++++ Given data
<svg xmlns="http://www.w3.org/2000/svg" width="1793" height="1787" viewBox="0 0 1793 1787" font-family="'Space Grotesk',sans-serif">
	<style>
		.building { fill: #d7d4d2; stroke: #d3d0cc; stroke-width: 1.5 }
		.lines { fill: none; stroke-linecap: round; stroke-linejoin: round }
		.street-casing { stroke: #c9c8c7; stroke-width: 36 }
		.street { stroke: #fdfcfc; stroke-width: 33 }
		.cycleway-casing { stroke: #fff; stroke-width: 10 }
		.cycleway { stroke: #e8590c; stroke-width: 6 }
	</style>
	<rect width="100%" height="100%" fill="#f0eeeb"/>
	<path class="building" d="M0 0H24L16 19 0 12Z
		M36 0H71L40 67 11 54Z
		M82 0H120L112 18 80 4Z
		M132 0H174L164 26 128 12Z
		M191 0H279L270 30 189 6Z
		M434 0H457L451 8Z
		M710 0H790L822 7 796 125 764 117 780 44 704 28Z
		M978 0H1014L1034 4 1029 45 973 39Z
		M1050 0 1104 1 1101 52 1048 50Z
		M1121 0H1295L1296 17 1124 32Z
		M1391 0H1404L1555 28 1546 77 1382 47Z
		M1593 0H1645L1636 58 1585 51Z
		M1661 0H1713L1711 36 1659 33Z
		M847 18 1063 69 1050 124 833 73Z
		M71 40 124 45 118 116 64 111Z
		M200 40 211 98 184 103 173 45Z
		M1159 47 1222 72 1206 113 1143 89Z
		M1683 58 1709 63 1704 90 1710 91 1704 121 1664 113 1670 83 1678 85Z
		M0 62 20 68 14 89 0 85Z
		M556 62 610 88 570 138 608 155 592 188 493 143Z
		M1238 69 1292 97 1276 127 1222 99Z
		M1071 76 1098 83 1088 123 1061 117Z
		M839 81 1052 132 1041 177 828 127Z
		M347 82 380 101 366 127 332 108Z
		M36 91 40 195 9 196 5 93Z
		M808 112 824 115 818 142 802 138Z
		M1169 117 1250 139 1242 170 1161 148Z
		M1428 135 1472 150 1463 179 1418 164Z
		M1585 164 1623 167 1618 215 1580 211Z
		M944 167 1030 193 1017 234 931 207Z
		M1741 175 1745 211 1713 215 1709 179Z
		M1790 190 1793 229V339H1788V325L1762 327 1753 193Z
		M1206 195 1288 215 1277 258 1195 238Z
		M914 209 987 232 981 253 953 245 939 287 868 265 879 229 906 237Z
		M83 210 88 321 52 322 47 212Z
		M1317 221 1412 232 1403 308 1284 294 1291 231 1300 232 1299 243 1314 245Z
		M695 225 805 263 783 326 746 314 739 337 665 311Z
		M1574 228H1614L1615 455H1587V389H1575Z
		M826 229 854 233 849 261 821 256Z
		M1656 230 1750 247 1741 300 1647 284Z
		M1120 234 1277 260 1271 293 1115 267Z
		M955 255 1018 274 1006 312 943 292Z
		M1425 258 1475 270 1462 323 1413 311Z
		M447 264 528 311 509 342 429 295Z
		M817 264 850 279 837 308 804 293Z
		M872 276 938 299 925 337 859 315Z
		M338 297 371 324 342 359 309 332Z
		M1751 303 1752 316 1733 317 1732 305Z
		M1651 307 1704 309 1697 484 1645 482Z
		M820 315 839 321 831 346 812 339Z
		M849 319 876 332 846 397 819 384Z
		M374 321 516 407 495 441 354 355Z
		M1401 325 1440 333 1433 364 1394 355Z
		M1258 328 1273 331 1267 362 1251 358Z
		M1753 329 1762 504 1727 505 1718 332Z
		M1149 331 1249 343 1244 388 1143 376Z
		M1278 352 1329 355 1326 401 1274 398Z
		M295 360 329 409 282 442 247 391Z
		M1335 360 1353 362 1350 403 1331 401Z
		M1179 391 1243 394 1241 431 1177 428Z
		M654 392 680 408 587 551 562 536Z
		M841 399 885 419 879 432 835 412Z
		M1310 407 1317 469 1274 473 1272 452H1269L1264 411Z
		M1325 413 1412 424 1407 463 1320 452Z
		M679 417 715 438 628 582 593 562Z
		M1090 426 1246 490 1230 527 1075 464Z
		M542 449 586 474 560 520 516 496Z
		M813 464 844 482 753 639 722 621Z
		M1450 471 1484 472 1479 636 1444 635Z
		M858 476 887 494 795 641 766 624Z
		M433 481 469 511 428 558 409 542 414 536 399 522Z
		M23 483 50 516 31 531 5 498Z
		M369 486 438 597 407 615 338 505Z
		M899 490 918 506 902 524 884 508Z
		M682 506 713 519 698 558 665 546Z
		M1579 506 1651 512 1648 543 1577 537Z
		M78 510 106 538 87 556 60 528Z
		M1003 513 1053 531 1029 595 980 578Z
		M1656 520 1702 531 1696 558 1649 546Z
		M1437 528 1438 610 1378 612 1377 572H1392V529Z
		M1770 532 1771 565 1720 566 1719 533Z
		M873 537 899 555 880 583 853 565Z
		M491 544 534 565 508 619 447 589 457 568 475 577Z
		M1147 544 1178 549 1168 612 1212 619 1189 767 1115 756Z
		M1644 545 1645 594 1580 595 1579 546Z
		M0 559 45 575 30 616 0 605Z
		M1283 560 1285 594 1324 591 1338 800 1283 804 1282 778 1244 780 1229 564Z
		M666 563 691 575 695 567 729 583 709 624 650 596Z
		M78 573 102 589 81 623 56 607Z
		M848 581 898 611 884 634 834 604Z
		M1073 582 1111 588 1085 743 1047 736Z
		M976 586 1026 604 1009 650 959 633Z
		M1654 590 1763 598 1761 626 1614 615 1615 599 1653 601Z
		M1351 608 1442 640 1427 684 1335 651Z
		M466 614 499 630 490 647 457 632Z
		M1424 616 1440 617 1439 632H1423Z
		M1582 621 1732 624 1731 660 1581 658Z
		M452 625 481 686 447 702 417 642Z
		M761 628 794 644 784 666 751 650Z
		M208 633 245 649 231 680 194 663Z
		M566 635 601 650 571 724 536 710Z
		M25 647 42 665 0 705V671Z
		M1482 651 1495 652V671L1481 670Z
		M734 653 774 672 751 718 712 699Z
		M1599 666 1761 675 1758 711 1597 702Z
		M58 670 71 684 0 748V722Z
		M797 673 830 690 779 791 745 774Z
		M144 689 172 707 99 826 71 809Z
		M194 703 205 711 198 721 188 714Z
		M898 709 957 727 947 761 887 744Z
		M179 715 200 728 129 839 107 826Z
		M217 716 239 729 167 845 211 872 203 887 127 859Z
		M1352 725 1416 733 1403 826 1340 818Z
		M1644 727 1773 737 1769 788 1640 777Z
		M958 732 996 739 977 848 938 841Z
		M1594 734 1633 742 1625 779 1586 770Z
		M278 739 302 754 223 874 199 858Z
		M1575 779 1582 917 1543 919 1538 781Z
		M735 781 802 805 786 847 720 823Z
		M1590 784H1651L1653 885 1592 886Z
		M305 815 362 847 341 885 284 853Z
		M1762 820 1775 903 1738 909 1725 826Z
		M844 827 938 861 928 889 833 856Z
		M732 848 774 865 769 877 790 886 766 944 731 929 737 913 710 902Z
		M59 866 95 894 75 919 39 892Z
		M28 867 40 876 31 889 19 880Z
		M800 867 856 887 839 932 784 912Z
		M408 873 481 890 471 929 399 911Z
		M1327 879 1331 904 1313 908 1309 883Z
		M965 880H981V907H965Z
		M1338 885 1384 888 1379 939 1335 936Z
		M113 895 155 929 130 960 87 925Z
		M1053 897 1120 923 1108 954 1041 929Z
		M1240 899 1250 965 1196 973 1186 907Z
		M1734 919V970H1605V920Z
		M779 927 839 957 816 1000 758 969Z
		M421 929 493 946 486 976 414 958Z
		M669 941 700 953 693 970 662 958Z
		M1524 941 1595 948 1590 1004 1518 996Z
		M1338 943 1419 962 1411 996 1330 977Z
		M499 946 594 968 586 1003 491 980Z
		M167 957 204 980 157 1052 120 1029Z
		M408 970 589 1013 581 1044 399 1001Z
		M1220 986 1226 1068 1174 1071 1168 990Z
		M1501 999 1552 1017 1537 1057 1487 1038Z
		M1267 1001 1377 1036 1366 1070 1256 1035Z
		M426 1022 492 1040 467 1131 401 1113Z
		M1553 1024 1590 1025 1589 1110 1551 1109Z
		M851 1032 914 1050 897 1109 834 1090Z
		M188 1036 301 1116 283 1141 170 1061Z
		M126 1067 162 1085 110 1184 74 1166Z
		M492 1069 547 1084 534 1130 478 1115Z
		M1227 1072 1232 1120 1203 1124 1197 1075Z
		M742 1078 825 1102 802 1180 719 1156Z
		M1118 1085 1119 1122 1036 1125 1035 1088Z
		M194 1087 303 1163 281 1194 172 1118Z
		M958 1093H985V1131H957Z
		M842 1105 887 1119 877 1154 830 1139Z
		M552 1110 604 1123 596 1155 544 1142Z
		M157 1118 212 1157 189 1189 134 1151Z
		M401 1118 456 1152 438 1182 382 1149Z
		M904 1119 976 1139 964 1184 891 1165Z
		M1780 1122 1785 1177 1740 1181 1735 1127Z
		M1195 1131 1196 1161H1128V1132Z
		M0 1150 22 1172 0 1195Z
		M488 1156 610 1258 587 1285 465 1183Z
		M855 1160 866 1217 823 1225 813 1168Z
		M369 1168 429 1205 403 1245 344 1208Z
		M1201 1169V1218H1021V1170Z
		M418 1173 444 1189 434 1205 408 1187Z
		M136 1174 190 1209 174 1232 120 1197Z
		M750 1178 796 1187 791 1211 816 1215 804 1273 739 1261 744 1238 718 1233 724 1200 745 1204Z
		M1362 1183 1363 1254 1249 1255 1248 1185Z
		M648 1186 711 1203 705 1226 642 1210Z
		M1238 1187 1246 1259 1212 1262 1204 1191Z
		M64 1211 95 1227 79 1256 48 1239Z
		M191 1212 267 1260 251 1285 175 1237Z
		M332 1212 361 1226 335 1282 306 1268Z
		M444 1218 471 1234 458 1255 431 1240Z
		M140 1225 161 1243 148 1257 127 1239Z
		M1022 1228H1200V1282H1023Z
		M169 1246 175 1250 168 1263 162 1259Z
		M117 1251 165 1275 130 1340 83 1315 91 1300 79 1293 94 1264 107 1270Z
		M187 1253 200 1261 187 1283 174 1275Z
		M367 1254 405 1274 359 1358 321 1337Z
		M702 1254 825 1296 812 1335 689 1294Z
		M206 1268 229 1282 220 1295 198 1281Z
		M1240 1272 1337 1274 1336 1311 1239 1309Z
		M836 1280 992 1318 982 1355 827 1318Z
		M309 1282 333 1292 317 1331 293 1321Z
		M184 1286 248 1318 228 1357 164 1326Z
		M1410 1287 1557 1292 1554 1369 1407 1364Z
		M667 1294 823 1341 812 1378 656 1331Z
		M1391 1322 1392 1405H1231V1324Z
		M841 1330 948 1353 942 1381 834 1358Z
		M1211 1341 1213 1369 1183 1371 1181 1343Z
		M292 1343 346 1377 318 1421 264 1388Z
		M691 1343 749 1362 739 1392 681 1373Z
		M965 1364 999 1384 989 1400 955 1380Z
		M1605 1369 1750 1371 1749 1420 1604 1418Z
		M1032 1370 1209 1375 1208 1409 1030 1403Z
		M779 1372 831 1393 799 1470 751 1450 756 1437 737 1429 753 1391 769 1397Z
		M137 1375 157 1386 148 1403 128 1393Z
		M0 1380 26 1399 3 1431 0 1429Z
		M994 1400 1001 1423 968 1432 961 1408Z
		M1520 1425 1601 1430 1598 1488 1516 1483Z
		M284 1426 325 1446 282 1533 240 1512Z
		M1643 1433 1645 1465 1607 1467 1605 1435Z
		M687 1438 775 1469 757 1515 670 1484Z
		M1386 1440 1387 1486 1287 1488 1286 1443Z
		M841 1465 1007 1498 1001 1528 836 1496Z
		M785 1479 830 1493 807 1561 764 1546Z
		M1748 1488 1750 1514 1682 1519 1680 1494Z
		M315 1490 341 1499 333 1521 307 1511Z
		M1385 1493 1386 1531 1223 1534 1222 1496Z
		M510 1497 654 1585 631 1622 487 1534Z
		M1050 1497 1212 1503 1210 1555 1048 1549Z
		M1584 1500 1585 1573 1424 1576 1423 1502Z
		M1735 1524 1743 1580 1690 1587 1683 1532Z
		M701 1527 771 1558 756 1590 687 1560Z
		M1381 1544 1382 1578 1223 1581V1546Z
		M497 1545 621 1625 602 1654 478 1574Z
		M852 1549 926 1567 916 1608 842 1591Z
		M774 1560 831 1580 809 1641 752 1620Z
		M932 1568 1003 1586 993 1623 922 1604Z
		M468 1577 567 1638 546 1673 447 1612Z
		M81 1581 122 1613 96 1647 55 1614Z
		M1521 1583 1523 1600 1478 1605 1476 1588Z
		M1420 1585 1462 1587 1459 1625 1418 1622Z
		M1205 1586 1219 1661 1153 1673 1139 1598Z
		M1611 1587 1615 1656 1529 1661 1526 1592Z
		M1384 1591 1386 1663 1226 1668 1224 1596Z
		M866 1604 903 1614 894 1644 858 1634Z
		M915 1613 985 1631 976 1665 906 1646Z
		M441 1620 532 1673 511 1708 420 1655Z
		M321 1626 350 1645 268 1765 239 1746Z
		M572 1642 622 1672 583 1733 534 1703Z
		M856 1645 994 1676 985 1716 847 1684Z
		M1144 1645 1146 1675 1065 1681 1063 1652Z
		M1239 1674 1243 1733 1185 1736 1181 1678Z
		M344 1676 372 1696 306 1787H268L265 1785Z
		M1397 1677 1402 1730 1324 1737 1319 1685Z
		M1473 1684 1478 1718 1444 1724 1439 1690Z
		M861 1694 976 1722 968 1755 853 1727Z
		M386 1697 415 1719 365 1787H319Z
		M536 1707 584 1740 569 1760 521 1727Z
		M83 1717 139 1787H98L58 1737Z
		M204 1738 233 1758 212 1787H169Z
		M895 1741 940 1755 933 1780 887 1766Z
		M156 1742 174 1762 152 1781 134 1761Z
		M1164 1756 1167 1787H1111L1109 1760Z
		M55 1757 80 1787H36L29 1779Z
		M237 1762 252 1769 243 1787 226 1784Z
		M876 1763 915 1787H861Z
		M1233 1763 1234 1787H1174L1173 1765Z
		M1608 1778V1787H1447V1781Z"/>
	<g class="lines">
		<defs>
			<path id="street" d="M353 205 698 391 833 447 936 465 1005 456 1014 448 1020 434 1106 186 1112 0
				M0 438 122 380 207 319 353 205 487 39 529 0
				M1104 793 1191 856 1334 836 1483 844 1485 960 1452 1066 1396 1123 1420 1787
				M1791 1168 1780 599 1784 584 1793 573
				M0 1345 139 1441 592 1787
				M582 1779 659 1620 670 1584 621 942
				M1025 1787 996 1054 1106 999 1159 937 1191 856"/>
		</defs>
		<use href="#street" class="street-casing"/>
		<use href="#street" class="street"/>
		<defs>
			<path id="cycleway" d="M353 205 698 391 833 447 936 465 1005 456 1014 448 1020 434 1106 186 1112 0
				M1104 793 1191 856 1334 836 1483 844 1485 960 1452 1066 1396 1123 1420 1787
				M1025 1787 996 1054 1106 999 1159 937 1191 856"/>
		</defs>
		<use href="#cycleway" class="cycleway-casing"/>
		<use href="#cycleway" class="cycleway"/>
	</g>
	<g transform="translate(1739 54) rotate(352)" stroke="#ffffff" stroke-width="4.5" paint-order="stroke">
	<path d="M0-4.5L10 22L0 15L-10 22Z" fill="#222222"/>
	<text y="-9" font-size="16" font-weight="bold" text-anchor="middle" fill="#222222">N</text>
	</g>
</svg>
++++++++
++++ Given data
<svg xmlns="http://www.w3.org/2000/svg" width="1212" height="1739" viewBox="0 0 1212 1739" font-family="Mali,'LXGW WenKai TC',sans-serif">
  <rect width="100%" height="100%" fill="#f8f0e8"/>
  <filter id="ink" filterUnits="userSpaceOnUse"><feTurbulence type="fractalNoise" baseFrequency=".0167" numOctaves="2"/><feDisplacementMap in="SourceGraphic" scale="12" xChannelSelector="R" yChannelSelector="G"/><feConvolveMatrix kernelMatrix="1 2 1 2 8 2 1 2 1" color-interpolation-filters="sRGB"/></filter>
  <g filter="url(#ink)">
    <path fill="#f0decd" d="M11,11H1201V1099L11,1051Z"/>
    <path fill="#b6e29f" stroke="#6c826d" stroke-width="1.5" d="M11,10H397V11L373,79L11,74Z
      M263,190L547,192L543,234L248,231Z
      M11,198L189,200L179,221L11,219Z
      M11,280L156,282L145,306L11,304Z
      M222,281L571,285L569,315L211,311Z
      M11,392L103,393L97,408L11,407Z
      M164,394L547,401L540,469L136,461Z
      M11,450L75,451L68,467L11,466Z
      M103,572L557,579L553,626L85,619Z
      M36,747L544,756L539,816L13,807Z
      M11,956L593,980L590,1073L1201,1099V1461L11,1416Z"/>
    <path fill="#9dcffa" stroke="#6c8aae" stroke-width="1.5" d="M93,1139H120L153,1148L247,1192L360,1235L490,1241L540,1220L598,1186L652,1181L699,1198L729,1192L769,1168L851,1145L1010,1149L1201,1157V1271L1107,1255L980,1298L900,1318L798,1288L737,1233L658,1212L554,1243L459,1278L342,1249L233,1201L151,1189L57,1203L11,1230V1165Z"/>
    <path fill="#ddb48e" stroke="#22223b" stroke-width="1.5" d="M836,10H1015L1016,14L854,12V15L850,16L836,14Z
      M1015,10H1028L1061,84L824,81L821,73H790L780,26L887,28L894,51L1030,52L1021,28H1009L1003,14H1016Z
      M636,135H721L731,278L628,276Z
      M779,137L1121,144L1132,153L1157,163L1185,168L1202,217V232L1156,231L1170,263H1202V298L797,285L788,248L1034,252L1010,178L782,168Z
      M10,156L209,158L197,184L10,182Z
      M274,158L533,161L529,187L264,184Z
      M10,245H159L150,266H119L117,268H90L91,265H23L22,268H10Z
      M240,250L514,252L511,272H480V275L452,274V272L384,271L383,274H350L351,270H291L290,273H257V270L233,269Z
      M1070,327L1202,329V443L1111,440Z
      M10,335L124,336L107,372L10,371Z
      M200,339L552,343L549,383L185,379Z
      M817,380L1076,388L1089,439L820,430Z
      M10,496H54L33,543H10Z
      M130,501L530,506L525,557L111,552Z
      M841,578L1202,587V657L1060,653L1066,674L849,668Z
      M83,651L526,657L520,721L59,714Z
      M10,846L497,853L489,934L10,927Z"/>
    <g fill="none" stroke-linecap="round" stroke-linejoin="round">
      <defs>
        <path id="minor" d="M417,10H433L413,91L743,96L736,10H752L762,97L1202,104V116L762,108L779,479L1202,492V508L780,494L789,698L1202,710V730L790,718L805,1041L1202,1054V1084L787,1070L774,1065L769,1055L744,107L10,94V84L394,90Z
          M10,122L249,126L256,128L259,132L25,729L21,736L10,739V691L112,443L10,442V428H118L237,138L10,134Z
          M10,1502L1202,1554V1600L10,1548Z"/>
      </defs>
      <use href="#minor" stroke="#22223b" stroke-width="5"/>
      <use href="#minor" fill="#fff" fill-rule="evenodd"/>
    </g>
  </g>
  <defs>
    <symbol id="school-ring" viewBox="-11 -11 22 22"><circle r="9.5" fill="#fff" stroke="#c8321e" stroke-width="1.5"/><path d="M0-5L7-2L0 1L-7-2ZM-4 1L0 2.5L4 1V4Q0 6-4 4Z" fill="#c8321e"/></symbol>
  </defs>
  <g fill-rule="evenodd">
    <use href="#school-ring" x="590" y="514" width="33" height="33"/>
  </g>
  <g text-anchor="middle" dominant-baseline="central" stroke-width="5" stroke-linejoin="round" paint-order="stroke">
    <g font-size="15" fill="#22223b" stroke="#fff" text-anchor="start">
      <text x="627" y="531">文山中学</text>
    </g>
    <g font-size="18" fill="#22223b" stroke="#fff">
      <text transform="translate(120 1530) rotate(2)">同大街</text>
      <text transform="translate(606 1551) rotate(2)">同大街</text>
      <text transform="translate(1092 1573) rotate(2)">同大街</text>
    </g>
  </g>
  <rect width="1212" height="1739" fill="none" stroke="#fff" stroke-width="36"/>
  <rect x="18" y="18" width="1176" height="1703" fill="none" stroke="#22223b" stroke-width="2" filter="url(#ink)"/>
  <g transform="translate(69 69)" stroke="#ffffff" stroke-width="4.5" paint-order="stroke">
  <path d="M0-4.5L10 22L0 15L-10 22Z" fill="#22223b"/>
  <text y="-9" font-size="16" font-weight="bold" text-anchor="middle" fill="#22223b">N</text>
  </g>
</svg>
++++++++
Report, for the data above, every line in which the string "lines" appears.

## Result
		.lines { fill: none; stroke-linecap: round; stroke-linejoin: round }
	<g class="lines">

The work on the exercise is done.